This post is going to make me sound really old-fashioned. Perhaps, just old.
I work with kids everyday, and even if I’m barely 10 years older than some of them, I see a stark difference between their realities and mine. While my students are hardly a conclusive sample size, I’ve observed a discrepancy between what I would expect from children, and what I actually see.
I should mention that my students are relatively privileged: at the very least, their parents care deeply about their education and have demonstrable desires for their success. But every time I sit down to work with each student, I can’t help but feel that there’s something almost missing about them.
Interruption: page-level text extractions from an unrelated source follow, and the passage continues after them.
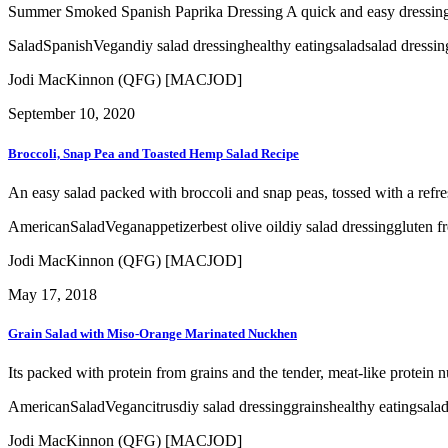
Summer Smoked Spanish Paprika Dressing A quick and easy dressing w
Salad
Spanish
Vegan
diy salad dressing
healthy eating
salad
salad dressin
Jodi MacKinnon (QFG) [MACJOD]
September 10, 2020
Broccoli, Snap Pea and Toasted Hemp Salad Recipe
An easy salad packed with broccoli and snap peas, tossed with a refr
American
Salad
Vegan
appetizer
best olive oil
diy salad dressing
gluten f
Jodi MacKinnon (QFG) [MACJOD]
May 17, 2018
Grain Salad with Miso-Orange Marinated Nuckhen
Its packed with protein from grains and the tender, meat-like protein n
American
Salad
Vegan
citrus
diy salad dressing
grains
healthy eating
sala
Jodi MacKinnon (QFG) [MACJOD]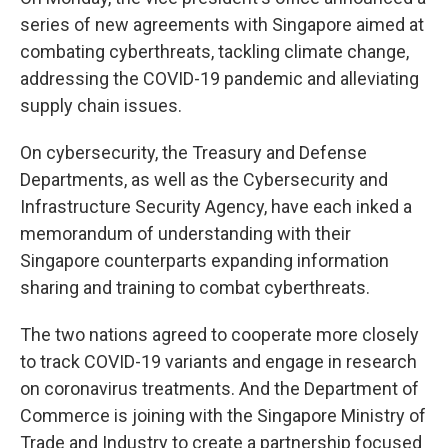
series of new agreements with Singapore aimed at
combating cyberthreats, tackling climate change,
addressing the COVID-19 pandemic and alleviating
supply chain issues.
On cybersecurity, the Treasury and Defense
Departments, as well as the Cybersecurity and
Infrastructure Security Agency, have each inked a
memorandum of understanding with their
Singapore counterparts expanding information
sharing and training to combat cyberthreats.
The two nations agreed to cooperate more closely
to track COVID-19 variants and engage in research
on coronavirus treatments. And the Department of
Commerce is joining with the Singapore Ministry of
Trade and Industry to create a partnership focused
This inadequacy is hardly their fault, but its glaring presence troubles me. Many of my students aren’t as creative as I remember being, as a child. They have a hard time coming up with their own stories, opinions, and perspectives. There’s an insolence that– I wonder– appears related to the prevalence of technology. Parents look at phones much more often now than they ever did when I was 10 years old. Perhaps conversations at the table dwindle because everyone has their own device.
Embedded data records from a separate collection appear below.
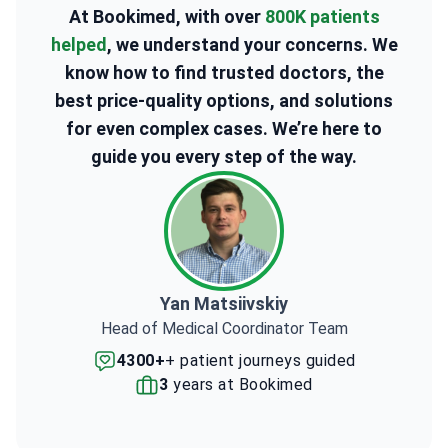
At Bookimed, with over
800K patients
helped
, we understand your concerns. We
know how to find trusted doctors, the
best price-quality options, and solutions
for even complex cases. We’re here to
guide you every step of the way.
Yan Matsiivskiy
Head of Medical Coordinator Team
4300+
+ patient journeys guided
3
years at Bookimed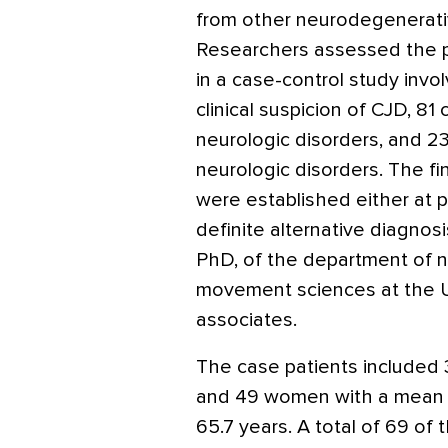
from other neurodegenerativ
Researchers assessed the p
in a case-control study invo
clinical suspicion of CJD, 8
neurologic disorders, and 2
neurologic disorders. The fi
were established either at
definite alternative diagnos
PhD, of the department of n
movement sciences at the Un
associates.
The case patients included
and 49 women with a mean 
65.7 years. A total of 69 of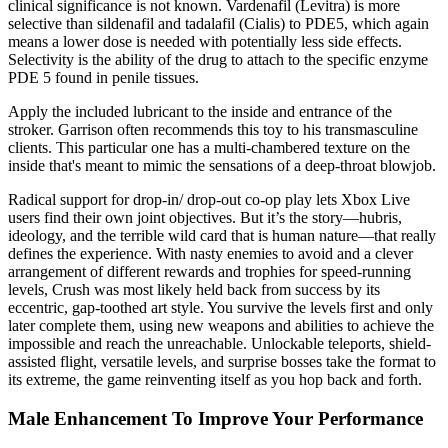
clinical significance is not known. Vardenafil (Levitra) is more
selective than sildenafil and tadalafil (Cialis) to PDE5, which again
means a lower dose is needed with potentially less side effects.
Selectivity is the ability of the drug to attach to the specific enzyme
PDE 5 found in penile tissues.
Apply the included lubricant to the inside and entrance of the
stroker. Garrison often recommends this toy to his transmasculine
clients. This particular one has a multi-chambered texture on the
inside that's meant to mimic the sensations of a deep-throat blowjob.
Radical support for drop-in/ drop-out co-op play lets Xbox Live
users find their own joint objectives. But it’s the story—hubris,
ideology, and the terrible wild card that is human nature—that really
defines the experience. With nasty enemies to avoid and a clever
arrangement of different rewards and trophies for speed-running
levels, Crush was most likely held back from success by its
eccentric, gap-toothed art style. You survive the levels first and only
later complete them, using new weapons and abilities to achieve the
impossible and reach the unreachable. Unlockable teleports, shield-
assisted flight, versatile levels, and surprise bosses take the format to
its extreme, the game reinventing itself as you hop back and forth.
Male Enhancement To Improve Your Performance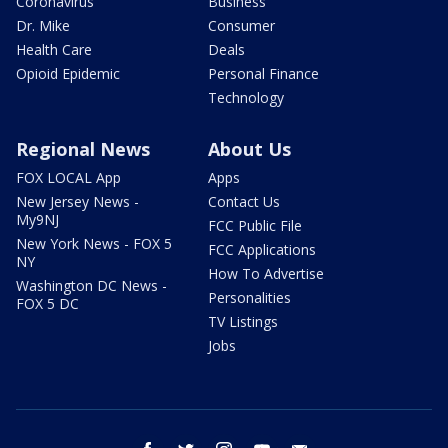
Coronavirus
Business
Dr. Mike
Consumer
Health Care
Deals
Opioid Epidemic
Personal Finance
Technology
Regional News
About Us
FOX LOCAL App
Apps
New Jersey News -
Contact Us
My9NJ
FCC Public File
New York News - FOX 5
FCC Applications
NY
How To Advertise
Washington DC News -
Personalities
FOX 5 DC
TV Listings
Jobs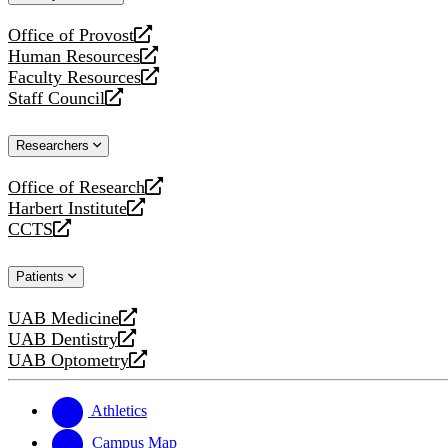
website
Office of Provost
opens
Human Resources
a
opens
Faculty Resources
new
a
opens
Staff Council
website
new
a
opens
website
new
a
Researchers
website
new
website
Office of Research
opens
Harbert Institute
a
opens
CCTS
new
a
opens
website
new
a
Patients
website
new
website
UAB Medicine
opens
UAB Dentistry
a
opens
UAB Optometry
new
a
opens
website
new
a
website
new
Athletics
website
Campus Map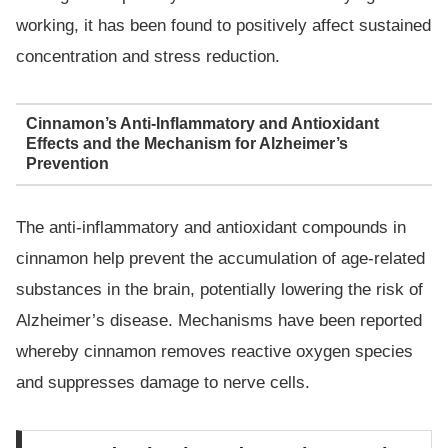
working, it has been found to positively affect sustained
concentration and stress reduction.
Cinnamon’s Anti-Inflammatory and Antioxidant
Effects and the Mechanism for Alzheimer’s
Prevention
The anti-inflammatory and antioxidant compounds in
cinnamon help prevent the accumulation of age-related
substances in the brain, potentially lowering the risk of
Alzheimer’s disease. Mechanisms have been reported
whereby cinnamon removes reactive oxygen species
and suppresses damage to nerve cells.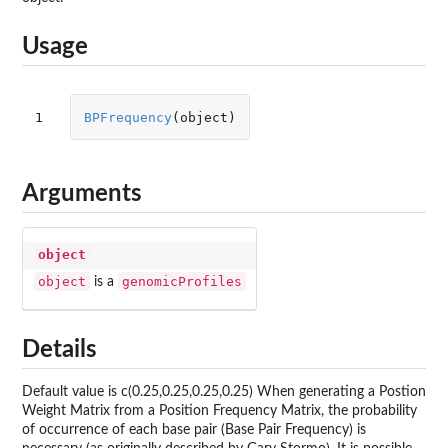
Usage
1
BPFrequency
(
object
)
Arguments
object
object
genomicProfiles
is a
Details
Default value is c(0.25,0.25,0.25,0.25) When generating a Postion
Weight Matrix from a Position Frequency Matrix, the probability
of occurrence of each base pair (Base Pair Frequency) is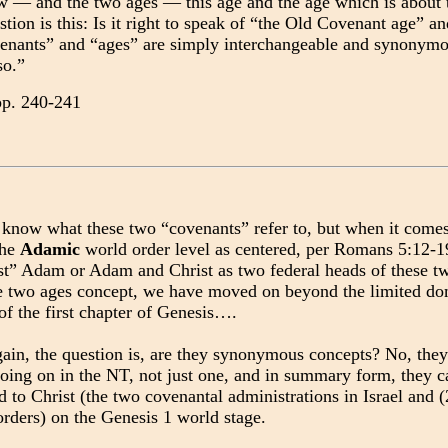
 — and the two ages — this age and the age which is about t
stion is this: Is it right to speak of “the Old Covenant age” 
enants” and “ages” are simply interchangeable and synonymou
so.”
pp. 240-241
know what these two “covenants” refer to, but when it comes 
the
Adamic
world order level as centered, per Romans 5:12-1
ast” Adam or Adam and Christ as two federal heads of these t
e two ages concept, we have moved on beyond the limited doma
of the first chapter of Genesis….
ain, the question is, are they synonymous concepts? No, they
going on in the NT, not just one, and in summary form, they ca
to Christ (the two covenantal administrations in Israel and 
rders) on the Genesis 1 world stage.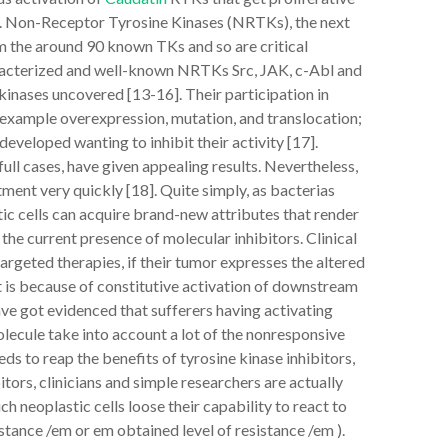
7]. Non-Receptor Tyrosine Kinases (NRTKs), the next
om the around 90 known TKs and so are critical
aracterized and well-known NRTKs Src, JAK, c-Abl and
inases uncovered [13-16]. Their participation in
example overexpression, mutation, and translocation;
veloped wanting to inhibit their activity [17].
ull cases, have given appealing results. Nevertheless,
ent very quickly [18]. Quite simply, as bacterias
stic cells can acquire brand-new attributes that render
the current presence of molecular inhibitors. Clinical
argeted therapies, if their tumor expresses the altered
t is because of constitutive activation of downstream
ave got evidenced that sufferers having activating
ecule take into account a lot of the nonresponsive
ds to reap the benefits of tyrosine kinase inhibitors,
tors, clinicians and simple researchers are actually
 neoplastic cells loose their capability to react to
stance /em or em obtained level of resistance /em ).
On top of that, my students are busy. When I was growing up, I spent a lot of my time spacing out and doing nothing in particular. I drew pictures, I wrote stories, I played outside. Yes, I also played piano, took dance lessons and volunteered, but my “work” day wasn’t 12 hours long. Now I begin tutoring with some of my students as they’re rushing in from ballet or soccer– still leotard-clad or soccer-cleat-shod.
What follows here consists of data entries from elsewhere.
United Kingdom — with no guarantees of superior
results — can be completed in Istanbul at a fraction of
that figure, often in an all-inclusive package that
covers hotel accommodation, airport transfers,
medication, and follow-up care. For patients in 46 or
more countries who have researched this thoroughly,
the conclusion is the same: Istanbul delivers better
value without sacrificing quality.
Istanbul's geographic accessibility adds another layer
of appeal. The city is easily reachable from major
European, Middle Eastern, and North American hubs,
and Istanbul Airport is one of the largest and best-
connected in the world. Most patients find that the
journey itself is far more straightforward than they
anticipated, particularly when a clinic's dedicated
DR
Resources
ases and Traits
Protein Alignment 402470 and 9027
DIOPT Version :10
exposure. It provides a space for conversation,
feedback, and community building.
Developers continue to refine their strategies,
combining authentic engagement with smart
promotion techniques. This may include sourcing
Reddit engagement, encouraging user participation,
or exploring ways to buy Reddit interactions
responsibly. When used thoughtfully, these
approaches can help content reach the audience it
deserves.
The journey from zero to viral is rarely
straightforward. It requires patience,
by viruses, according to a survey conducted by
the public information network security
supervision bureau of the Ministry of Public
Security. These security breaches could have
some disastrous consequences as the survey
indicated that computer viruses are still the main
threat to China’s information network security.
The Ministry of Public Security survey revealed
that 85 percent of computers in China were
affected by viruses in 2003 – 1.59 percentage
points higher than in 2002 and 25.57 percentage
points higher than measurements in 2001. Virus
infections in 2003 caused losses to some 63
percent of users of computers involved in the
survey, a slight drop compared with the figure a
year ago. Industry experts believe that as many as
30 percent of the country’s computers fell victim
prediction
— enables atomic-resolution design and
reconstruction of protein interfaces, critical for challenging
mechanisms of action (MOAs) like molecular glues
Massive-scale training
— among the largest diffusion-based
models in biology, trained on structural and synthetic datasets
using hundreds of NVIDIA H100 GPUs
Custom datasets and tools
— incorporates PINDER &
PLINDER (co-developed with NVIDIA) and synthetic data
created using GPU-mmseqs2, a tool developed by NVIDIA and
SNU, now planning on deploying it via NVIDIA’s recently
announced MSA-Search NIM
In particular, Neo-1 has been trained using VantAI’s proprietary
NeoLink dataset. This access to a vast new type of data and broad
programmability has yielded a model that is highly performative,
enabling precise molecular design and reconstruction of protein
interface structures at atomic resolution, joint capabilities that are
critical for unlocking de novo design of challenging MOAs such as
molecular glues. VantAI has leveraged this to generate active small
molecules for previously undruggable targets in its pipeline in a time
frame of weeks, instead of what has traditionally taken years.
I can’t speak to how Aaron and I will be as parents– the choices we’ll make, the challenges we’ll face. But I do know that there’s a sweet, innocent, and colorful childhood that I still hold in my mind as the ideal. I want our children to know that season before delving into the woes of our world and being a part of healing it. I want them to experience joy at its purest before joining us in the sorrow of adulthood and the small increments of victory we seek. As children, I hope they’ll have less to win, and more to simply be.
10 Simple Things I Want For My Kids
1) Friends nearby who come over unannounced.
2) A patch of dirt to dig and cultivate.
3) Scraps and materials for making toys and creating art.
4) A place at the table where they must engage and express.
5) Age-appropriate work that makes them feel valued.
6) Stories to hear and stories to tell.
7) Opportunities to visit new places, nearby or far away.
8) Family members and mentors to lead them.
9) Possessions to call their own and people to share them with.
10) Confidence in the truth that they matter, their community matters, and we all matter.
Perhaps I’m nostalgic for a time in human history that never really existed, but I’m hopeful. I’m hopeful that these things are not so much purchased as cultivated. And I’m hopeful that we’ll be able to raise our children with likeminded people who want the same thing for their kids.